You shouldn’t fall in love because falling is a mental state of being, and saying you’ve fallen in love is an unsubstantiated expression. When you fall in love, you can just as comfortably fall out of it. You should challenge yourself not to fall in love again, because falling in love is the watered down version of choosing to love. Falling is a feeling, and feelings are fleeting. One moment, you could be overly enthusiastic about a person; a few seconds later, you could feel completely apathetic towards them. Love shouldn’t be based on a transience; it should always be there, a constant in one’s attitude towards others and a reflection of oneself, no matter what one is feeling at that minute.

Love is the conscious awareness that choice is freely given, and choosing to love someone takes daily effort, repeated effort.

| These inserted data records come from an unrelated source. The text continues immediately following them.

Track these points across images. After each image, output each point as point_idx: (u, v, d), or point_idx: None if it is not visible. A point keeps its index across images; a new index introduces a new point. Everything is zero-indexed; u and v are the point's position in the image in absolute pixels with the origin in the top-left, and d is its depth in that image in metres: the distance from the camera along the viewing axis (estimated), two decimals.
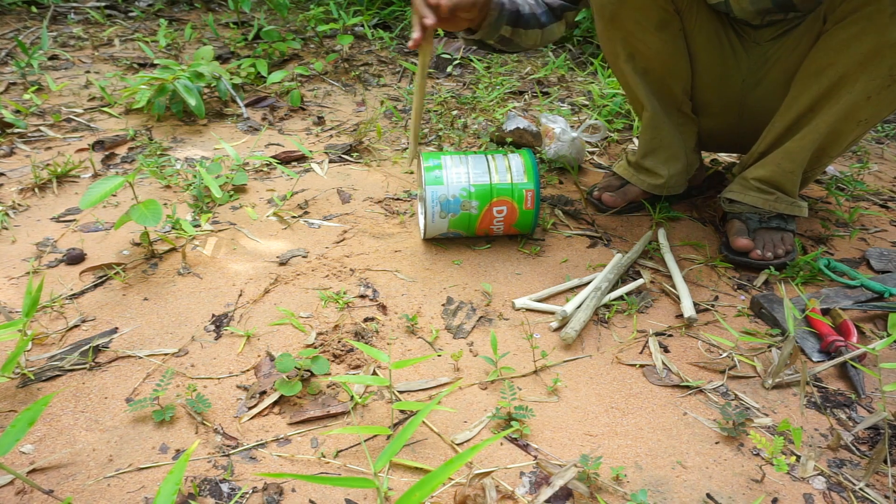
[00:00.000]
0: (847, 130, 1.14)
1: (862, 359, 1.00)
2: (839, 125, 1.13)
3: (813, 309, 1.08)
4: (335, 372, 0.95)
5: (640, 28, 1.21)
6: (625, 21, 1.22)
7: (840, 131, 1.14)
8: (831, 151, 1.19)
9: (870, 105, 1.09)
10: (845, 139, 1.16)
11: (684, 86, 1.30)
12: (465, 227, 1.23)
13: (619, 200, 1.41)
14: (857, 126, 1.13)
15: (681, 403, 0.92)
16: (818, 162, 1.21)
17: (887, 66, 1.04)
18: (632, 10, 1.19)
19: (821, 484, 0.80)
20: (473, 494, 0.74)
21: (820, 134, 1.15)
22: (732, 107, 1.32)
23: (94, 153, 1.62)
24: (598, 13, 1.26)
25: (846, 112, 1.11)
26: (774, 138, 1.22)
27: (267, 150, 1.67)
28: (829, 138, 1.16)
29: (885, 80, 1.06)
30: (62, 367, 0.93)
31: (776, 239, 1.25)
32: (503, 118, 1.88)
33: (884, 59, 1.04)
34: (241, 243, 1.26)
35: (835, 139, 1.16)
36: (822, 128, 1.14)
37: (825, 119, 1.13)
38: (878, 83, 1.06)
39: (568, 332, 1.02)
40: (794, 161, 1.19)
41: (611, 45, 1.29)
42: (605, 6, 1.22)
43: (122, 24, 2.74)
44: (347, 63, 2.38)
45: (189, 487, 0.76)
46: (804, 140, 1.17)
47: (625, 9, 1.19)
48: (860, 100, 1.09)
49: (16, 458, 0.80)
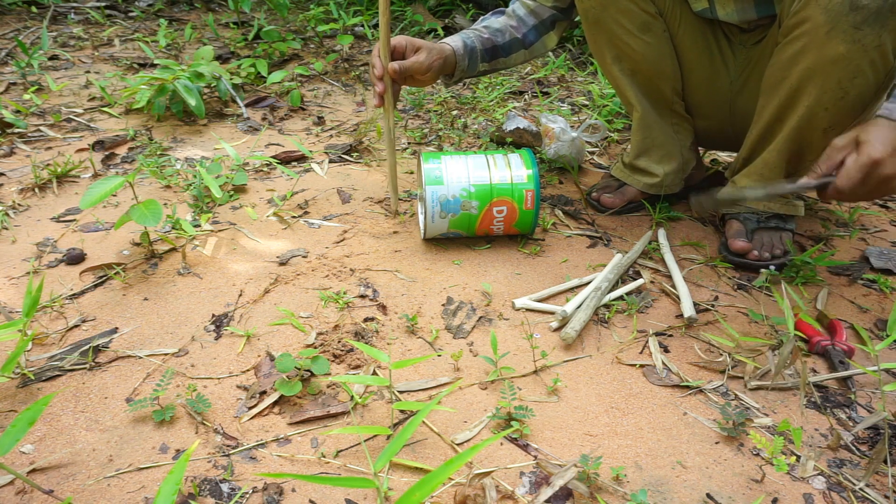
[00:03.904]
0: (814, 139, 1.13)
1: (850, 355, 1.01)
2: (805, 134, 1.13)
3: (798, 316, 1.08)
4: (335, 372, 0.95)
5: (623, 31, 1.22)
6: (608, 24, 1.23)
7: (808, 140, 1.14)
8: (808, 156, 1.18)
9: (828, 115, 1.09)
10: (817, 147, 1.15)
11: (674, 86, 1.31)
12: (465, 227, 1.23)
13: (617, 201, 1.41)
14: (824, 133, 1.12)
15: (681, 403, 0.92)
16: (799, 166, 1.21)
17: (835, 81, 1.04)
18: (614, 13, 1.21)
19: (821, 484, 0.80)
20: (473, 494, 0.74)
21: (789, 143, 1.15)
22: (723, 108, 1.32)
23: (94, 153, 1.62)
24: (582, 17, 1.28)
25: (807, 122, 1.11)
26: (752, 146, 1.23)
27: (267, 150, 1.67)
28: (800, 146, 1.16)
29: (836, 92, 1.05)
30: (62, 367, 0.93)
31: (775, 239, 1.25)
32: (503, 118, 1.88)
33: (829, 75, 1.04)
34: (241, 243, 1.26)
35: (806, 147, 1.16)
36: (789, 137, 1.15)
37: (790, 129, 1.13)
38: (830, 95, 1.06)
39: (568, 332, 1.02)
40: (773, 170, 1.20)
41: (597, 48, 1.31)
42: (588, 10, 1.24)
43: (122, 24, 2.74)
44: (347, 63, 2.38)
45: (189, 487, 0.76)
46: (777, 149, 1.17)
47: (608, 12, 1.21)
48: (818, 111, 1.09)
49: (16, 458, 0.80)
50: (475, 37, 1.31)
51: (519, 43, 1.33)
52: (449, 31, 2.70)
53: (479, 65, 1.32)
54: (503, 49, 1.33)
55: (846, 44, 0.99)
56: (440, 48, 1.23)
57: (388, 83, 1.18)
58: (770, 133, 1.18)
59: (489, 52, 1.32)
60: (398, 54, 1.19)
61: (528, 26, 1.33)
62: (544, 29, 1.35)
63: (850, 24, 0.98)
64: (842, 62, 1.02)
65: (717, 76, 1.28)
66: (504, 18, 1.36)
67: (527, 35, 1.33)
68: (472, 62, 1.29)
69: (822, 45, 1.02)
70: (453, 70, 1.28)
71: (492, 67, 1.36)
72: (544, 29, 1.35)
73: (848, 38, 0.99)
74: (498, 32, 1.33)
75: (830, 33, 1.00)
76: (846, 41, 0.99)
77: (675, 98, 1.33)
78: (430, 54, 1.19)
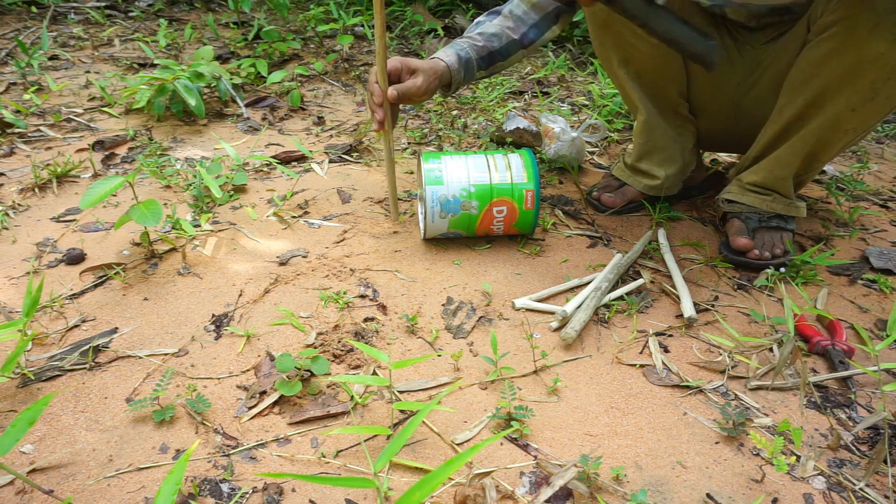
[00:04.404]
0: (835, 139, 1.14)
1: (850, 355, 1.01)
2: (826, 134, 1.13)
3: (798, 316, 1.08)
4: (335, 372, 0.95)
5: (631, 33, 1.22)
6: (616, 26, 1.23)
7: (828, 140, 1.14)
8: (822, 157, 1.19)
9: (855, 116, 1.09)
10: (834, 147, 1.16)
11: (679, 88, 1.31)
12: (465, 227, 1.23)
13: (617, 201, 1.41)
14: (845, 134, 1.13)
15: (681, 403, 0.92)
16: (810, 167, 1.22)
17: (869, 81, 1.04)
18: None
19: (821, 484, 0.80)
20: (473, 494, 0.74)
21: (808, 142, 1.15)
22: (728, 109, 1.32)
23: (94, 153, 1.62)
24: (590, 19, 1.27)
25: (832, 123, 1.11)
26: (765, 145, 1.22)
27: (267, 150, 1.67)
28: (818, 146, 1.16)
29: (867, 93, 1.05)
30: (62, 367, 0.93)
31: (776, 238, 1.25)
32: (503, 118, 1.88)
33: (865, 75, 1.03)
34: (241, 243, 1.26)
35: (824, 147, 1.16)
36: (809, 137, 1.15)
37: (812, 129, 1.13)
38: (861, 96, 1.06)
39: (568, 332, 1.02)
40: (785, 168, 1.20)
41: (603, 50, 1.30)
42: (596, 13, 1.23)
43: (122, 24, 2.74)
44: (347, 63, 2.38)
45: (189, 487, 0.76)
46: (794, 148, 1.17)
47: (615, 14, 1.20)
48: (844, 112, 1.09)
49: (16, 458, 0.80)
50: (469, 46, 1.29)
51: (516, 44, 1.32)
52: (449, 31, 2.70)
53: (475, 73, 1.30)
54: (500, 53, 1.31)
55: (888, 42, 0.99)
56: (434, 67, 1.21)
57: (387, 109, 1.18)
58: (787, 133, 1.18)
59: (485, 59, 1.30)
60: (394, 77, 1.18)
61: (528, 25, 1.32)
62: (547, 24, 1.33)
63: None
64: (880, 62, 1.01)
65: (723, 78, 1.28)
66: (499, 20, 1.32)
67: (526, 34, 1.31)
68: (468, 73, 1.28)
69: (862, 43, 1.01)
70: (450, 82, 1.27)
71: (489, 73, 1.34)
72: (547, 24, 1.33)
73: (891, 36, 0.98)
74: (493, 37, 1.30)
75: (873, 31, 0.99)
76: (888, 39, 0.98)
77: (679, 100, 1.33)
78: (427, 76, 1.19)
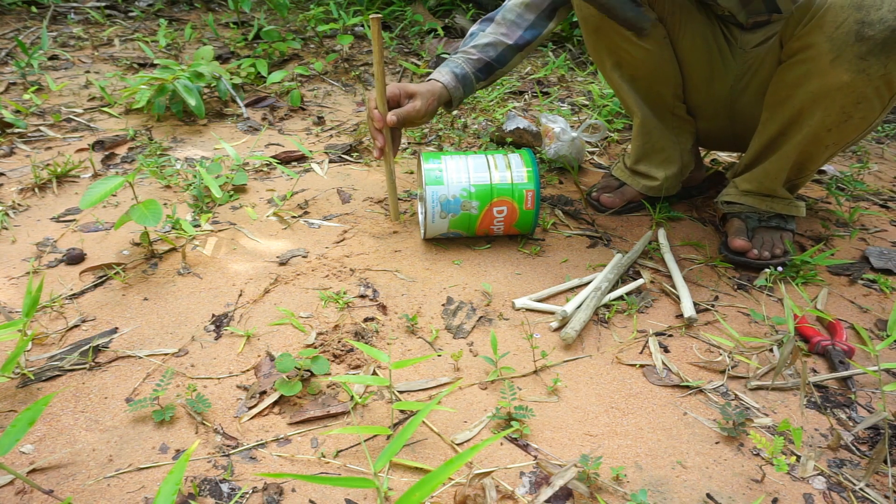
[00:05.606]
0: (818, 153, 1.16)
1: (850, 355, 1.01)
2: (809, 148, 1.15)
3: (800, 317, 1.08)
4: (335, 372, 0.95)
5: (623, 38, 1.22)
6: (608, 32, 1.23)
7: (811, 153, 1.16)
8: (810, 166, 1.21)
9: (832, 135, 1.11)
10: (820, 157, 1.18)
11: (675, 90, 1.31)
12: (465, 227, 1.23)
13: (617, 201, 1.42)
14: (827, 149, 1.15)
15: (681, 403, 0.92)
16: (801, 174, 1.23)
17: (838, 106, 1.05)
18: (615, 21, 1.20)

A parent’s love for their child is unconditional — regardless of whether he or she had a tantrum or behaved well in school that day, a parent will irrevocably continue to love their child. If people who were dating approached love without any restrictions, similarly to how a parent loves a child, there would be less heartache, more compromise, and most importantly, more kindness towards one another, which could help preserve any relationship.

The choice to love a person should be decided upon only after we experience the beauty of who that person truly is — beauty in being unabashedly themselves, whether it’s how they handle stressful situations, how they act around others when they are not on their best behavior as a result of wanting to impress you, how they act when they think no one is watching, and how they treat you when they are angry at you.

Once you sensibly decide to love someone with all that you have, the love you choose to give them will grow, little by little each day, and it will burgeon for as long as you allow it.

Don’t ever forget the choice you made to love them, and never expect them to change for you. Accept them for who they genuinely are and meet them where they are under that facade, in their flawed but most sincere form of being. It doesn’t matter whether you choose to love someone after a month of knowing them or after a year, because once you decide to love, all that remains is that you continue loving them from here on out. So love, choose to love, because at the end of the day, that’s the kind of love that will last.